## Exercise set
A: In the passage on the exhaust port's foreign matter entry suppression part, how is the first plate held in place on the exhaust port body? Answer in one to three sentences.
B: Write the next part of the passage on the exhaust port's foreign matter entry suppression part, starting after its final sentence.

## Passage for review
-*-*-
The foreign matter entry suppression part 146 includes a first plate 154 and a second plate 156 provided in an inner hole 145 of the exhaust port body 144 in a manner that the first plate 154 and the second plate 156 cover at least part of the outer opening 150.

The first plate 154 is provided at one end of the exhaust port body 144 in the longitudinal direction (an end of the exhaust port body 144 on the vehicle rear side). The first plate 154 is a laterally elongated (rectangular) plate extending in the direction indicate by the arrow A.

One end of the first plate 154 contacts the rear wall 144c. The other end of the first plate 154 is spaced from the front wall 144b. The lower end of the first plate 154 contacts the bottom wall 144a. The upper end of the first plate 154 contacts the ceiling wall 144e. The position of the first plate 154 is shifted inward from the outer opening 150 in the vehicle width direction (indicated by an arrow R).

The first plate 154 is fixed to the exhaust port body 144 by a first bolt 158. The first bolt 158 is tightened to a boss 160 (see FIG. 6B) protruding from an inner wall 144d toward the outer opening 150.
-*-*-
Dataset items
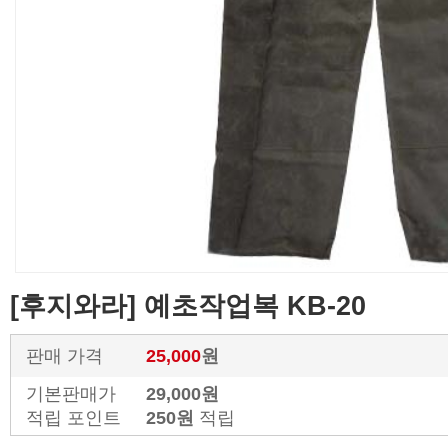
[후지와라] 예초작업복 KB-20
판매 가격
25,000
원
기본판매가
29,000원
적립 포인트
250원
적립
-*-*-
## Solved tasks
A: The first plate 154 is fixed to the exhaust port body 144 by a first bolt 158. That bolt is tightened to a boss 160, which protrudes from the inner wall 144d toward the outer opening 150.

B:
The second plate 156 is provided at the other end of the exhaust port body 144 in the longitudinal direction (end of the exhaust port body 144 on the vehicle front side). The second plate 156 is a laterally elongated (rectangular) plate extending in the direction indicated by the arrow A. The second plate 156 is provided in a manner that the second plate 156 covers the inlet port 152 from the outside in the vehicle width direction.

One end of the second plate 156 is spaced from the rear wall 144c. The other end of the second plate 156 contacts the front wall 144b. The lower end of the second plate 156 contacts the bottom wall 144a. The upper end of the second plate 156 contacts a ceiling wall 144e.

The second plate 156 is fixed to the exhaust port body 144 using a second bolt 162 (see FIG. 6A). The second bolt 162 is tightened to a boss (not shown) protruding from the inner wall 144d toward the outer opening 150.

The first plate 154 and the second plate 156 are offset from each other in a direction indicated by the arrow B in which the outer opening 150 is oriented, in a manner that a gap S is formed as a passage of the exhaust gas between the first plate 154 and the second plate 156. The first plate 154 is positioned outside the second plate 156 in the vehicle width direction (indicated by an arrow L).

The first plate 154 and the second plate 156 are not overlapped with each other in a direction in which the outer opening 150 is oriented (indicated by the arrow B). The size of the second plate 156 in the longitudinal direction is shorter than the size of the first plate 154 in the longitudinal direction. However, it should be noted that the size of the second plate 156 in the longitudinal direction may be the same as, or smaller than the size of the first plate 154 in the longitudinal direction.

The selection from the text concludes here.